# ASSIGNMENT
What you give back must match the records below exactly.

# EXCERPTED DATA
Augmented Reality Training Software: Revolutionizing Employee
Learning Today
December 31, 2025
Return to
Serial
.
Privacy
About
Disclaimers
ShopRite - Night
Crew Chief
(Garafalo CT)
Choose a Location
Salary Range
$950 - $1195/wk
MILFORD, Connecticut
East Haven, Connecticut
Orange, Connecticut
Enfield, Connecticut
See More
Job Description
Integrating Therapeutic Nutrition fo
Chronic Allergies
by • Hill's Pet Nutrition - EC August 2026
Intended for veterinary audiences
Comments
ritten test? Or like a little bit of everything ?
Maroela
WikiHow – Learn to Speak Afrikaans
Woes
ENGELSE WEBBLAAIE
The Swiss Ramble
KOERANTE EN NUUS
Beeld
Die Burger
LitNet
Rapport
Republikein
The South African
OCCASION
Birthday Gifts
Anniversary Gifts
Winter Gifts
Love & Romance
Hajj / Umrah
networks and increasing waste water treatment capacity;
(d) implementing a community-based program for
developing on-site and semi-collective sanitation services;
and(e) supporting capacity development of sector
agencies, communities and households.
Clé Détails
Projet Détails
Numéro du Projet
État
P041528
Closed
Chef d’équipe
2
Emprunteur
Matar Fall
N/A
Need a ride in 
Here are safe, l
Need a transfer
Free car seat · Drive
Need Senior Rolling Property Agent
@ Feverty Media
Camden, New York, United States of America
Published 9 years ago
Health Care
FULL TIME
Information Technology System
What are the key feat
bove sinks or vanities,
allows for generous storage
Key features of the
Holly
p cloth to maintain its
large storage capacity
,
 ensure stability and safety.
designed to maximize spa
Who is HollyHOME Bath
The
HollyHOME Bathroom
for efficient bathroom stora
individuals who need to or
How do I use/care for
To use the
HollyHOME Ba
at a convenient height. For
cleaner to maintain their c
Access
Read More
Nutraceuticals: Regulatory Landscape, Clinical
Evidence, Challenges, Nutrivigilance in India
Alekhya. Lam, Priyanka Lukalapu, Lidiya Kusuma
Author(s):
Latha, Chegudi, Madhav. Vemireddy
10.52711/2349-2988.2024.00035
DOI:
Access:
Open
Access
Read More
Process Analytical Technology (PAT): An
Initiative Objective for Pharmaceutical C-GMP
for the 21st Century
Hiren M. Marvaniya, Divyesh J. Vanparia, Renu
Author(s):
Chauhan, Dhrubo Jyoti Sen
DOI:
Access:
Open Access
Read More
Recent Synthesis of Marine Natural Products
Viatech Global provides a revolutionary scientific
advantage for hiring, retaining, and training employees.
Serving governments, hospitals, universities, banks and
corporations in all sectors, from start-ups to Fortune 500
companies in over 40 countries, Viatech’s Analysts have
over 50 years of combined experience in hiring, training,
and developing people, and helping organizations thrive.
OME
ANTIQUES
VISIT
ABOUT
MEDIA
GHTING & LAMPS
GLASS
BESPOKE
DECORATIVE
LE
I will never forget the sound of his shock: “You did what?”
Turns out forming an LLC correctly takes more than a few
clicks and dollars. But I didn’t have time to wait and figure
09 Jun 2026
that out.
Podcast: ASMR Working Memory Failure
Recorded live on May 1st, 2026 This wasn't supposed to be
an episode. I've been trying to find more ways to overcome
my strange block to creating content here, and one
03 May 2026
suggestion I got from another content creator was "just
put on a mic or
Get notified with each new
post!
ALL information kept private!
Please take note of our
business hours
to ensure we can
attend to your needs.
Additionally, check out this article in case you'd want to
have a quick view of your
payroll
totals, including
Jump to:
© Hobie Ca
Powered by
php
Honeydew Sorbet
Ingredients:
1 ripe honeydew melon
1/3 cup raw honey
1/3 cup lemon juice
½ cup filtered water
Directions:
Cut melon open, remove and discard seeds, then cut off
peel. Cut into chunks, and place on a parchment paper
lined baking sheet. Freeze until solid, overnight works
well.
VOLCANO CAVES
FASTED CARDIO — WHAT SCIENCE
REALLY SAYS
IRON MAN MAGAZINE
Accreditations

# SOLUTION FOR THIS PROBLEM
Augmented Reality Training Software: Revolutionizing Employee
Learning Today
December 31, 2025
Return to
Serial
.
Privacy
About
Disclaimers
ShopRite - Night
Crew Chief
(Garafalo CT)
Choose a Location
Salary Range
$950 - $1195/wk
MILFORD, Connecticut
East Haven, Connecticut
Orange, Connecticut
Enfield, Connecticut
See More
Job Description
Integrating Therapeutic Nutrition fo
Chronic Allergies
by • Hill's Pet Nutrition - EC August 2026
Intended for veterinary audiences
Comments
ritten test? Or like a little bit of everything ?
Maroela
WikiHow – Learn to Speak Afrikaans
Woes
ENGELSE WEBBLAAIE
The Swiss Ramble
KOERANTE EN NUUS
Beeld
Die Burger
LitNet
Rapport
Republikein
The South African
OCCASION
Birthday Gifts
Anniversary Gifts
Winter Gifts
Love & Romance
Hajj / Umrah
networks and increasing waste water treatment capacity;
(d) implementing a community-based program for
developing on-site and semi-collective sanitation services;
and(e) supporting capacity development of sector
agencies, communities and households.
Clé Détails
Projet Détails
Numéro du Projet
État
P041528
Closed
Chef d’équipe
2
Emprunteur
Matar Fall
N/A
Need a ride in 
Here are safe, l
Need a transfer
Free car seat · Drive
Need Senior Rolling Property Agent
@ Feverty Media
Camden, New York, United States of America
Published 9 years ago
Health Care
FULL TIME
Information Technology System
What are the key feat
bove sinks or vanities,
allows for generous storage
Key features of the
Holly
p cloth to maintain its
large storage capacity
,
 ensure stability and safety.
designed to maximize spa
Who is HollyHOME Bath
The
HollyHOME Bathroom
for efficient bathroom stora
individuals who need to or
How do I use/care for
To use the
HollyHOME Ba
at a convenient height. For
cleaner to maintain their c
Access
Read More
Nutraceuticals: Regulatory Landscape, Clinical
Evidence, Challenges, Nutrivigilance in India
Alekhya. Lam, Priyanka Lukalapu, Lidiya Kusuma
Author(s):
Latha, Chegudi, Madhav. Vemireddy
10.52711/2349-2988.2024.00035
DOI:
Access:
Open
Access
Read More
Process Analytical Technology (PAT): An
Initiative Objective for Pharmaceutical C-GMP
for the 21st Century
Hiren M. Marvaniya, Divyesh J. Vanparia, Renu
Author(s):
Chauhan, Dhrubo Jyoti Sen
DOI:
Access:
Open Access
Read More
Recent Synthesis of Marine Natural Products
Viatech Global provides a revolutionary scientific
advantage for hiring, retaining, and training employees.
Serving governments, hospitals, universities, banks and
corporations in all sectors, from start-ups to Fortune 500
companies in over 40 countries, Viatech’s Analysts have
over 50 years of combined experience in hiring, training,
and developing people, and helping organizations thrive.
OME
ANTIQUES
VISIT
ABOUT
MEDIA
GHTING & LAMPS
GLASS
BESPOKE
DECORATIVE
LE
I will never forget the sound of his shock: “You did what?”
Turns out forming an LLC correctly takes more than a few
clicks and dollars. But I didn’t have time to wait and figure
09 Jun 2026
that out.
Podcast: ASMR Working Memory Failure
Recorded live on May 1st, 2026 This wasn't supposed to be
an episode. I've been trying to find more ways to overcome
my strange block to creating content here, and one
03 May 2026
suggestion I got from another content creator was "just
put on a mic or
Get notified with each new
post!
ALL information kept private!
Please take note of our
business hours
to ensure we can
attend to your needs.
Additionally, check out this article in case you'd want to
have a quick view of your
payroll
totals, including
Jump to:
© Hobie Ca
Powered by
php
Honeydew Sorbet
Ingredients:
1 ripe honeydew melon
1/3 cup raw honey
1/3 cup lemon juice
½ cup filtered water
Directions:
Cut melon open, remove and discard seeds, then cut off
peel. Cut into chunks, and place on a parchment paper
lined baking sheet. Freeze until solid, overnight works
well.
VOLCANO CAVES
FASTED CARDIO — WHAT SCIENCE
REALLY SAYS
IRON MAN MAGAZINE
Accreditations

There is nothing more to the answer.